- **Extrait**
Coutumier des ambiances oppressantes et des pratiques sordides, Ulrich Seidl met en scène avec Sparta l’inadéquation fondamentale d’un homme avec le monde.
Un désir inadéquat
Profondément troublant, Sparta instille un malaise diffus, émanant tantôt du personnage d’Ewald, tantôt de l’environnement global où vivent ces enfants souvent livrés à eux-mêmes. Le personnage d’Ewald semble lui-même être celui d’un enfant qu’on aurait abandonné, la voix fluette et haut perchée de Georges Friedrich accentuant ce trouble sur le statut qu’il revêt : à la fois coupable en puissance et victime d’un penchant qu’il essaie, tant bien que mal, de combattre, Sparta offre en creux le tableau d’une destinée ambiguë : Ewald a, pour ainsi dire, quitté le monde des adultes pour en un sens faire droit à sa réelle orientation sexuelle qu’il s’applique pourtant à contenir. Coutumier des ambiances oppressantes et des pratiques sordides, Ulrich Seidl met en scène avec Sparta l’inadéquation fondamentale d’un homme avec le monde, où toute relation peut se trouver entachée de perversité et de vice. Déjà dans Rimini, les relations humaines étaient montrées comme purement régies par une logique transactionnelle, Richie Bravo jouant le gigolo pour ses fans septuagénaires ; mais tout cela demeurait encore relativement légal. Dans Sparta, les relations ne sont plus régies par un échange d’argent, mais elles fonctionnent selon une logique du désir inavoué. Dans Rimini les êtres n’avaient que de l’argent à s’échanger, dans Sparta, Ewald en est réduit à organiser ses interactions en fonction d’un désir condamnable et refoulé. Dans la première partie du film, Ewald voit sa compagne essayer des robes de mariée, et son mutisme face à ce que représente cet accoutrement en dit long sur l’inadéquation de son désir avec celui de la jeune fille. Inadéquat, Ewald ne l’est pas uniquement du point de vue du désir, c’est même sa façon d’être la plus fondamentale. Cette inadaptabilité au monde transparaît également dans le langage, puisqu’il ne maîtrise pas le roumain et ne s’exprime qu’en allemand. Le film est peu loquace, à l’instar du personnage d’Ewald, quasiment mutique. De manière révélatrice, les slogans et mots de passe qu’il invente dans une langue non-identifiée, se rapprochant d’un latin de cuisine, contribuent à l’isoler dans un monde qu’il façonne de ses mains. Ewald n’est pas uniquement déviant, il est aussi un étranger perpétuel dans un pays qu’il ne connaît pas.

- **Données de travail**
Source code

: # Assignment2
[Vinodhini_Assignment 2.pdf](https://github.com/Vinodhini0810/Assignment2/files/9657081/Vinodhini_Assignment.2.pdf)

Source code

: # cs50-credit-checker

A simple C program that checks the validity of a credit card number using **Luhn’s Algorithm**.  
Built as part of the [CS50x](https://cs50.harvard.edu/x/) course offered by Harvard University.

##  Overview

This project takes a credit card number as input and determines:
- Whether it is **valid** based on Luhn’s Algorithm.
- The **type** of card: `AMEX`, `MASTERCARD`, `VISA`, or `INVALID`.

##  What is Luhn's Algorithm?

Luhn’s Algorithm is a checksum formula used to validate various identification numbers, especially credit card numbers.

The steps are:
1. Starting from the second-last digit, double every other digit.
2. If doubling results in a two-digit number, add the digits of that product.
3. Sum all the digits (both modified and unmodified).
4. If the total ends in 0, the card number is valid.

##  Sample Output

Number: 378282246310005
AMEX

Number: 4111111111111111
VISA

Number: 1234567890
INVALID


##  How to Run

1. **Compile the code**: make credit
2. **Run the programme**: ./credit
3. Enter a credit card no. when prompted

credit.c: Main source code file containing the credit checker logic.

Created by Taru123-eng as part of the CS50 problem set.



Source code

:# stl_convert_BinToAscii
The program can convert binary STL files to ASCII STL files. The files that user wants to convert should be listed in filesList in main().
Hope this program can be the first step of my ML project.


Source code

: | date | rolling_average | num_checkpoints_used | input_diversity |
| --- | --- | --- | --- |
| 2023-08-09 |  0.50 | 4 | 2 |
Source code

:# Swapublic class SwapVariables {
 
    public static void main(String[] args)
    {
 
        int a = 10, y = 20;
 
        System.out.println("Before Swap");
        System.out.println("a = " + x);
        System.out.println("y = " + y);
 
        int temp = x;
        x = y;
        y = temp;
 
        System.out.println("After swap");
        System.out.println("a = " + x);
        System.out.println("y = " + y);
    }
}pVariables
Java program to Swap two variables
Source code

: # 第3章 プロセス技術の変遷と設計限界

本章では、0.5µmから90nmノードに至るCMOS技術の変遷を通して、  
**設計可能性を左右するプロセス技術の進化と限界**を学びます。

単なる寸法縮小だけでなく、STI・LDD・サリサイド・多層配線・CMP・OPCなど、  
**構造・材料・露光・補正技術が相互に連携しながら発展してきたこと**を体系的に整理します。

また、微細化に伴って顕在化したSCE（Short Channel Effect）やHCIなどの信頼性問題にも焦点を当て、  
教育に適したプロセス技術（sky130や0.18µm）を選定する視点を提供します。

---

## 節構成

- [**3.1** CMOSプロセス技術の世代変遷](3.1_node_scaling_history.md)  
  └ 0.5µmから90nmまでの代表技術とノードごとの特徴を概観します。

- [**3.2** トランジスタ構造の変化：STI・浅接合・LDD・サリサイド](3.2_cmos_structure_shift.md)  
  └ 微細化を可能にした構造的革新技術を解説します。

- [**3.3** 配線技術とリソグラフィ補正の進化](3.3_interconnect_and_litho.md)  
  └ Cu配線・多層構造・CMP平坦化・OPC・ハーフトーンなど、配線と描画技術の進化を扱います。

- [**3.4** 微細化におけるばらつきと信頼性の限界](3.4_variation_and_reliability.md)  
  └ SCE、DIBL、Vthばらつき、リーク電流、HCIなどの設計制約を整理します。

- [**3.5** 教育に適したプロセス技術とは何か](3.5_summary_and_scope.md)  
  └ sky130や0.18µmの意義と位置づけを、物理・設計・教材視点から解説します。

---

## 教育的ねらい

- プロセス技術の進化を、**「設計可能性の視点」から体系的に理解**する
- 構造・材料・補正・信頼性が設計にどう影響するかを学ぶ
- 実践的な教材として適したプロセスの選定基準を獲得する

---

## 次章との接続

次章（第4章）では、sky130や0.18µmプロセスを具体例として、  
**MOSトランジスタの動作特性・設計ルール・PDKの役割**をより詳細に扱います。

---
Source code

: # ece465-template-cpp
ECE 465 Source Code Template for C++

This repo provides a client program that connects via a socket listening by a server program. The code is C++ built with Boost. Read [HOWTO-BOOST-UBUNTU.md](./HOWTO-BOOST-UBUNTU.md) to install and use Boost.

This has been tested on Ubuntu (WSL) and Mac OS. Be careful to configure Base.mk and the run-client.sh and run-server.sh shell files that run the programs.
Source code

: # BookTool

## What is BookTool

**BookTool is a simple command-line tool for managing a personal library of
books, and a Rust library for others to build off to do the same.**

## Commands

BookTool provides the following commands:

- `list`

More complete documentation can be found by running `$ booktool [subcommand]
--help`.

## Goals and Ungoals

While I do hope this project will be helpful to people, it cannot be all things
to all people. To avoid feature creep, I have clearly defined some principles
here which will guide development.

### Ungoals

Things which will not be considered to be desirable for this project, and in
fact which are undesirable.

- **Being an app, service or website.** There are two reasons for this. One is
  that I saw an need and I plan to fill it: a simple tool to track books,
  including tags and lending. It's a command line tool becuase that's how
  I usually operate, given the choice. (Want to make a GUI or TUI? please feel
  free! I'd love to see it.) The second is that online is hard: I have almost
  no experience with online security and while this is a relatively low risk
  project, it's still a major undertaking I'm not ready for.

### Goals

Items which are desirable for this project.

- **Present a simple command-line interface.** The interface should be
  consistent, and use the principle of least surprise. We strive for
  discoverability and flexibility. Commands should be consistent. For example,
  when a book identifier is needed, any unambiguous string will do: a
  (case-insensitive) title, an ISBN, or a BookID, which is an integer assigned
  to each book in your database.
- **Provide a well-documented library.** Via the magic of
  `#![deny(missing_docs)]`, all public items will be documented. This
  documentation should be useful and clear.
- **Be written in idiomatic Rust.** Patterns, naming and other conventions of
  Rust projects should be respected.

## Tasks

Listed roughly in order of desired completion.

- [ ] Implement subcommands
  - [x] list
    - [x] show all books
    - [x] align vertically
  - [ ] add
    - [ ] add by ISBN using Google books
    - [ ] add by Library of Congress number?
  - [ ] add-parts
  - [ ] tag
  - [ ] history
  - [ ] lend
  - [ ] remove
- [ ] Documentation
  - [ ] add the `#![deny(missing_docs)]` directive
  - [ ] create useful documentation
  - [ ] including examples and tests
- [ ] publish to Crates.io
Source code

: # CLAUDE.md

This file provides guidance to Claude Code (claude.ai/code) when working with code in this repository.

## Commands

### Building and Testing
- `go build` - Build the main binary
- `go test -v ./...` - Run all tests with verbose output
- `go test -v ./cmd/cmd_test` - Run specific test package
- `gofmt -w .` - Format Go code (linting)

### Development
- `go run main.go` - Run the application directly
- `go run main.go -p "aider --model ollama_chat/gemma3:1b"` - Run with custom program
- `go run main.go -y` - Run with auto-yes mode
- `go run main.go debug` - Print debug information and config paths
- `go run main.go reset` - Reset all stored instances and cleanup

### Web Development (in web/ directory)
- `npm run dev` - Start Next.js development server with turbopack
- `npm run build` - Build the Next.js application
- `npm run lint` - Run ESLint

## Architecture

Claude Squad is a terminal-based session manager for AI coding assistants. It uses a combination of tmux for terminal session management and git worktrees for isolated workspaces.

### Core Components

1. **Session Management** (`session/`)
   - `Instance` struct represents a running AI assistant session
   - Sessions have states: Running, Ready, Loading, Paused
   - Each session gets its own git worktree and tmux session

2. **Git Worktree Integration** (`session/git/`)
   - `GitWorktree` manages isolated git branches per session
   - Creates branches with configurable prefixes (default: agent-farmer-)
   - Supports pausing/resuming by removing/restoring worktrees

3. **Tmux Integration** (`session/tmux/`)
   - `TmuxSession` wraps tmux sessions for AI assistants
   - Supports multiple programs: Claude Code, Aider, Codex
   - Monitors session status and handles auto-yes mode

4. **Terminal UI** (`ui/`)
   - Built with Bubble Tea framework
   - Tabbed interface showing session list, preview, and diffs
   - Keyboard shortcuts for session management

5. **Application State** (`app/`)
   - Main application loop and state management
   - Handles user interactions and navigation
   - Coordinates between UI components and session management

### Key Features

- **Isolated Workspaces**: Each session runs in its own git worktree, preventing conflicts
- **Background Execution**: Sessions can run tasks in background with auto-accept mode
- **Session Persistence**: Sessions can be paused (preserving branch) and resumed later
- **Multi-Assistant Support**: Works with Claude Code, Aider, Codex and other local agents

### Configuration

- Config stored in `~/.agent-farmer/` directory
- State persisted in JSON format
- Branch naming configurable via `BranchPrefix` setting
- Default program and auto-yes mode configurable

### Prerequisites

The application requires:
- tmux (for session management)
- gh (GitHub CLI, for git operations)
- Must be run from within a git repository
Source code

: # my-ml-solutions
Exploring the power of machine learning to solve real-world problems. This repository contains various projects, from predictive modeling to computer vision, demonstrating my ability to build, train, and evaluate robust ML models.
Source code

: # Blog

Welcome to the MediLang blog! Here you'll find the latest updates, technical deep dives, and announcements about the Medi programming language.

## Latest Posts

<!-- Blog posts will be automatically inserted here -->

- **Tâches à effectuer**
[A] Dans les enregistrements, reproduisez sans rien changer les lignes allant de celle qui contient « This has been » jusqu'à celle qui contient « ## What is BookTool », cette dernière comprise.
[B] Poursuivez l'extrait sur le film Sparta à partir de l'endroit où il s'arrête.
Les enregistrements n'ont aucun lien avec l'extrait.

- **Réponses**
[A]
This has been tested on Ubuntu (WSL) and Mac OS. Be careful to configure Base.mk and the run-client.sh and run-server.sh shell files that run the programs.
Source code

: # BookTool

## What is BookTool

[B]
Le père et l’exil
Rejeté par les villageois lorsqu’ils comprennent ce qui se trame dans le centre sportif, il sent le vent tourner et doit s’enfuir comme un voleur pour échapper à la vindicte publique. Ultime métaphore de sa situation : Ewald est un homme perpétuellement en train de fuir. La clef du malaise qu’il porte en lui se trouve à n’en pas douter dans le rapport qu’il entretient avec son père, vieillard atteint de démence. Ces visites au père constituent le lien entre Rimini et Sparta et fournissent une explication des attitudes respectives des deux frères. On comprend ainsi que le père fut un partisan du nazisme, ce dont témoignait une scène de Rimini où le père entonnait un chant du IIIe Reich, que Richie Bravo tentait de couvrir en reprenant une de ses mélodies de crooner. Mais là où le personnage de Richie Bravo pouvait a minima répondre à ce chant nazi par une autre chanson désuète, Ewald n’a rien n’a opposer qu’un mutisme qui le condamne à subir cet héritage nauséabond. De cette manière, Ulrich Seidl traite des dérèglements psychologiques qui résultent encore de l’histoire de l’Autriche et de la difficulté pour certains à se confronter au passé de leurs proches. Richie et Ewald ont tout fait pour fuir ce pays, l’un trouvant refuge dans une station balnéaire italienne, et l’autre dans l’arrière-pays roumain. L’un comme l’autre se trouvent ainsi ramenés à ce passé qui ne passe pas, symboliquement incarné par ce père sénile. Il ne reste que cette chanson simplette, fredonnée par les pensionnaires de la maison de retraite : « So ein Tag, so wunderschön wie heute, / So ein Tag, der dürfte nie vergehn. » (Un tel jour, si beau jour comme cette journée / Un tel jour ne devrait jamais s’effacer). De Rimini à Sparta, ce qui ne s’efface pas, c’est bien la lourdeur du passé et le poids incommensurable d’une sordide culpabilité à laquelle personne ne peut échapper.
Sparta, un film d’Ulrich Seidl, avec Georges Friedrich, Florentina Elena Pop et Hans-Michael Rehberg. En salles le 31 mai 2023.